**Task details**.
Provide a character-exact reproduction of the lines from the line with "Також варто відзначити: цей" to the end of the entries.

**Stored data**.
• • • •

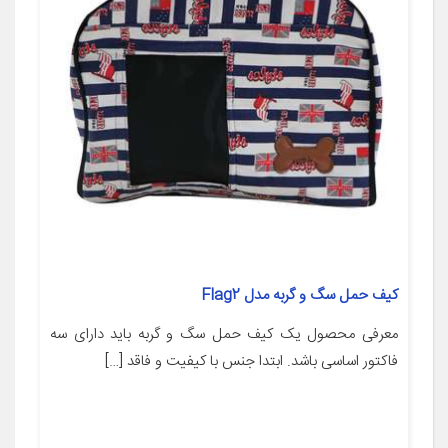
کیف حمل سگ و گربه مدل Flag2
معرفی محصول یک کیف حمل سگ و گربه باید دارای سه
فاکتور اساسی باشد. ابتدا جنس با کیفیت و فاقد […]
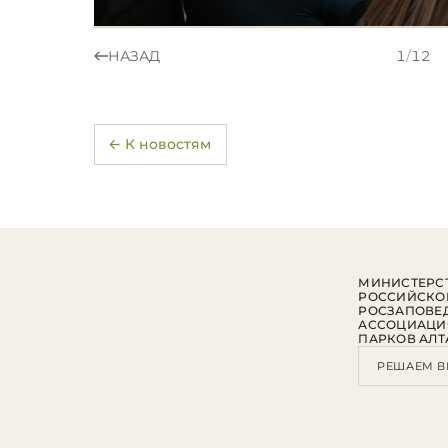
НАЗАД
1
/
12
← К новостям
МИНИСТЕРСТ
РОССИЙСКО
РОСЗАПОВЕ
АССОЦИАЦИ
ПАРКОВ АЛТ
РЕШАЕМ В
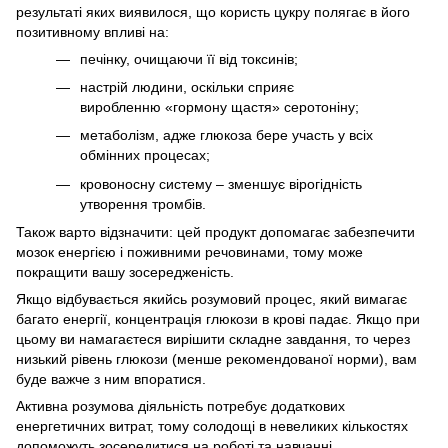
результаті яких виявилося, що користь цукру полягає в його
позитивному впливі на:
печінку, очищаючи її від токсинів;
настрій людини, оскільки сприяє
виробленню «гормону щастя» серотоніну;
метаболізм, адже глюкоза бере участь у всіх
обмінних процесах;
кровоносну систему – зменшує вірогідність
утворення тромбів.
Також варто відзначити: цей продукт допомагає забезпечити
мозок енергією і поживними речовинами, тому може
покращити вашу зосередженість.
Якщо відбувається якийсь розумовий процес, який вимагає
багато енергії, концентрація глюкози в крові падає. Якщо при
цьому ви намагаєтеся вирішити складне завдання, то через
низький рівень глюкози (менше рекомендованої норми), вам
буде важче з ним впоратися.
Активна розумова діяльність потребує додаткових
енергетичних витрат, тому солодощі в невеликих кількостях
допоможуть зосередитися на роботі та навчанні.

• • • •

**Answer section**.
Також варто відзначити: цей продукт допомагає забезпечити
мозок енергією і поживними речовинами, тому може
покращити вашу зосередженість.
Якщо відбувається якийсь розумовий процес, який вимагає
багато енергії, концентрація глюкози в крові падає. Якщо при
цьому ви намагаєтеся вирішити складне завдання, то через
низький рівень глюкози (менше рекомендованої норми), вам
буде важче з ним впоратися.
Активна розумова діяльність потребує додаткових
енергетичних витрат, тому солодощі в невеликих кількостях
допоможуть зосередитися на роботі та навчанні.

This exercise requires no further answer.